▶ EXERCISE GOAL
A bare number is the expected answer: the count of lines in the records that contain the word "output".

** Opening SOURCE DATA block **

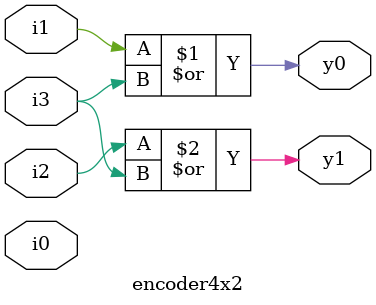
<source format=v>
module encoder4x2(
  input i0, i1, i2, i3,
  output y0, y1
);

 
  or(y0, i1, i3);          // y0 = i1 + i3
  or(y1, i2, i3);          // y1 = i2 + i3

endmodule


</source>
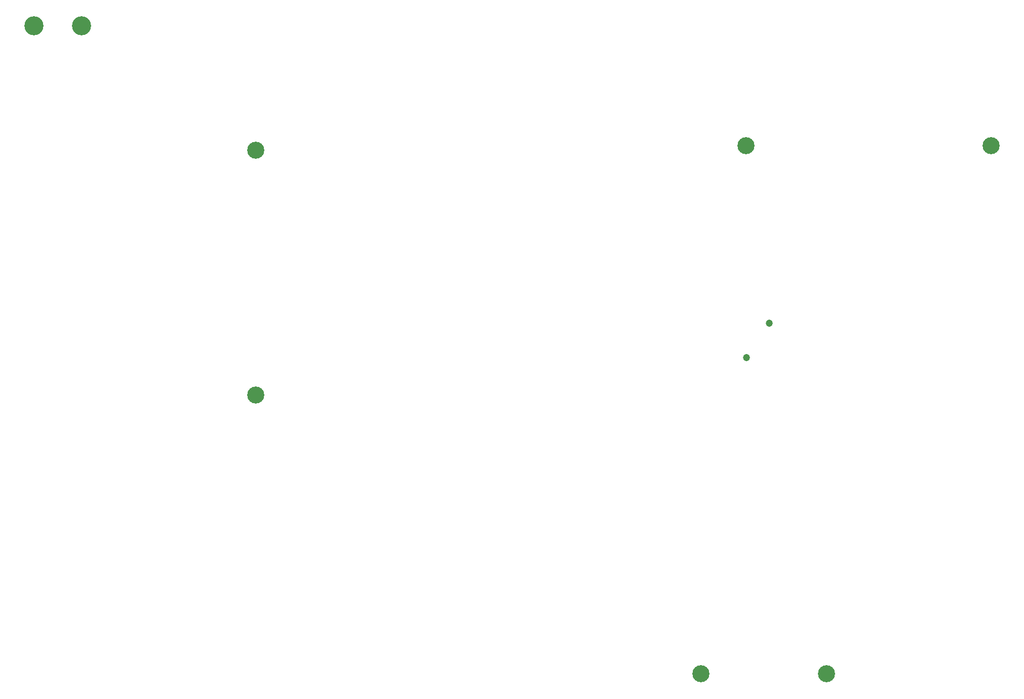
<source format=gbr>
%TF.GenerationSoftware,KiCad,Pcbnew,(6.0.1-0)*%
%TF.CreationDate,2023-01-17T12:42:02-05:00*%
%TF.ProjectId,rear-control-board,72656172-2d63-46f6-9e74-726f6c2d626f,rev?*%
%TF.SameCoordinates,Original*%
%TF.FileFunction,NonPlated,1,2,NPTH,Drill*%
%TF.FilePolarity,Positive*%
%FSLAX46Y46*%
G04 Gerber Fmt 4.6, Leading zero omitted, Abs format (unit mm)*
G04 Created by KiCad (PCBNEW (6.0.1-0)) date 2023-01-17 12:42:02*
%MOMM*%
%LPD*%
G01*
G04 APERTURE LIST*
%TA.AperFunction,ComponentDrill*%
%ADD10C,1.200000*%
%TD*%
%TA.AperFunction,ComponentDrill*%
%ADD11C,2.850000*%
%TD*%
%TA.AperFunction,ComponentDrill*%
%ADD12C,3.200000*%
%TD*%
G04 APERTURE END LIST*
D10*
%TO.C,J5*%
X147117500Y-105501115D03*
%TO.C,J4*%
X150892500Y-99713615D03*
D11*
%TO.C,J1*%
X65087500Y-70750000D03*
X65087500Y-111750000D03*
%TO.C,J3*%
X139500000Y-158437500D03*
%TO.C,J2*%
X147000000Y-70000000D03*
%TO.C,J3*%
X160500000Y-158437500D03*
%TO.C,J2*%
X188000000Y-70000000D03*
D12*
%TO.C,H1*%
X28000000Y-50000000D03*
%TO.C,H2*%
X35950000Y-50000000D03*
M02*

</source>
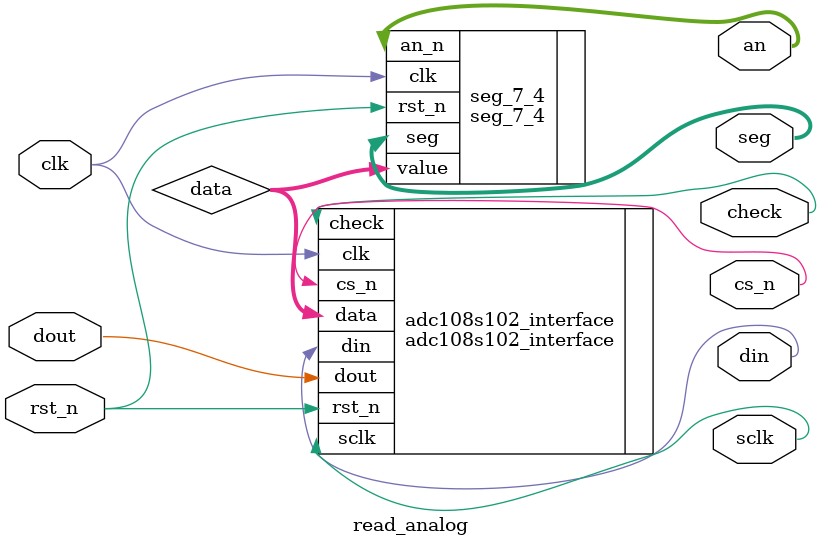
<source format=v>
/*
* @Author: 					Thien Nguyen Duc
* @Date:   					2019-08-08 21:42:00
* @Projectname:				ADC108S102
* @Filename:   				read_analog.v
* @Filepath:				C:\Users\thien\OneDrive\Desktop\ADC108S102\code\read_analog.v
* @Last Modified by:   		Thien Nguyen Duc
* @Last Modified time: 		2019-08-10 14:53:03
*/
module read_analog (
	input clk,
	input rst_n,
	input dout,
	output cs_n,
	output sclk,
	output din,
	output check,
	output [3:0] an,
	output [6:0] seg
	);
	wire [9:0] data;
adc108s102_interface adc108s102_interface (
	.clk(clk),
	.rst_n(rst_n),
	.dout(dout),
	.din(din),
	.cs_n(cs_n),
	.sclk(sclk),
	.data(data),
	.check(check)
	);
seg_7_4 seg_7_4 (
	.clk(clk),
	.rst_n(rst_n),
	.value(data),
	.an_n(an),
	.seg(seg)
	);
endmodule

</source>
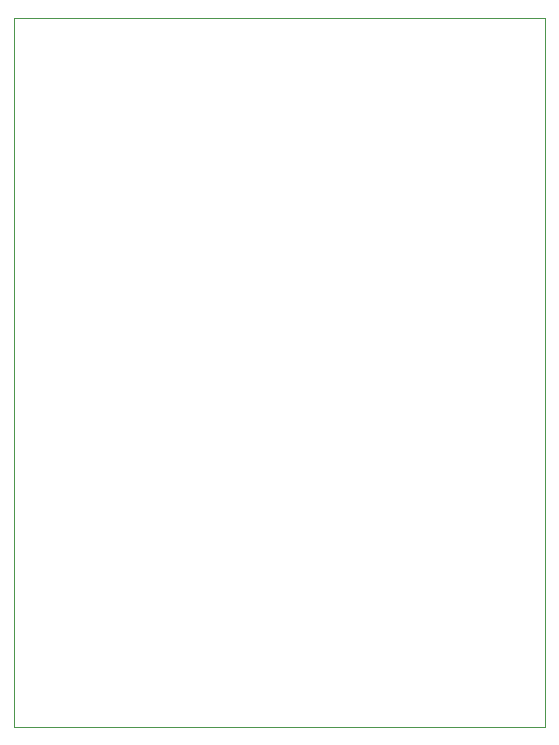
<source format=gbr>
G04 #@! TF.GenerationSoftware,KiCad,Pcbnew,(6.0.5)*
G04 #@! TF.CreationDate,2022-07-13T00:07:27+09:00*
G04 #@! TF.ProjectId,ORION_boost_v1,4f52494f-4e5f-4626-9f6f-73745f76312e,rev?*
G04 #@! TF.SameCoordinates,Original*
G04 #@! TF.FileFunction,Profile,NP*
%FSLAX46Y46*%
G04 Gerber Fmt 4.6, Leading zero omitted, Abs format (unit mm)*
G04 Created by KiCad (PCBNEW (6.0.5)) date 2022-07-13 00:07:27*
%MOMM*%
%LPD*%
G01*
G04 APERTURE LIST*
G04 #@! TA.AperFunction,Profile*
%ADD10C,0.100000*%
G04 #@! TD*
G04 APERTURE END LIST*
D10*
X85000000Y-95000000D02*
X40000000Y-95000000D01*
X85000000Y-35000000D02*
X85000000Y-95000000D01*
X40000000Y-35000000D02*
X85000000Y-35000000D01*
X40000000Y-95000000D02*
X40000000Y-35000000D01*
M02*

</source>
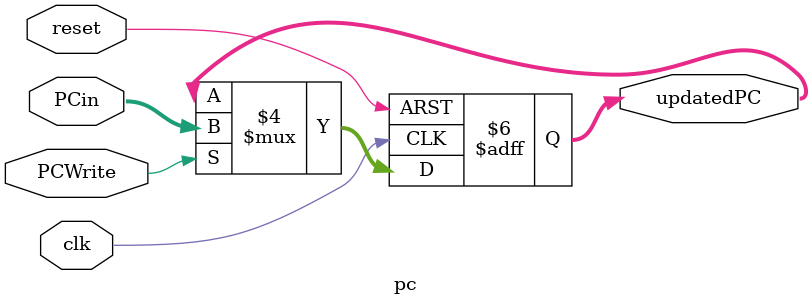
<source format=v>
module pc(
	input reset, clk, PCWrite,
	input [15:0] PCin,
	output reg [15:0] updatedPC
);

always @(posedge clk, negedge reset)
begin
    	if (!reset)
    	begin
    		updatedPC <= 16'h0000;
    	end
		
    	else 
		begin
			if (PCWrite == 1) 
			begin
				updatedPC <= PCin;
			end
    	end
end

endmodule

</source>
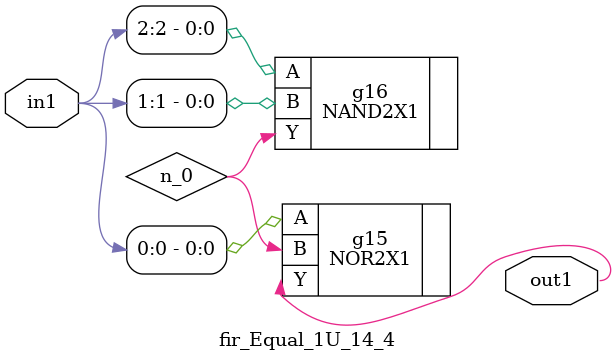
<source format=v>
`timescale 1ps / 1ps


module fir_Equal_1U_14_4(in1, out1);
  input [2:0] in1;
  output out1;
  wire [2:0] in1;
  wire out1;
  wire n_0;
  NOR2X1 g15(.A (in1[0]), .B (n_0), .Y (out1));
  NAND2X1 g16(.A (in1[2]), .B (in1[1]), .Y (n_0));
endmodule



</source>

** Closing SOURCE DATA block **

▶ RESPONSE
9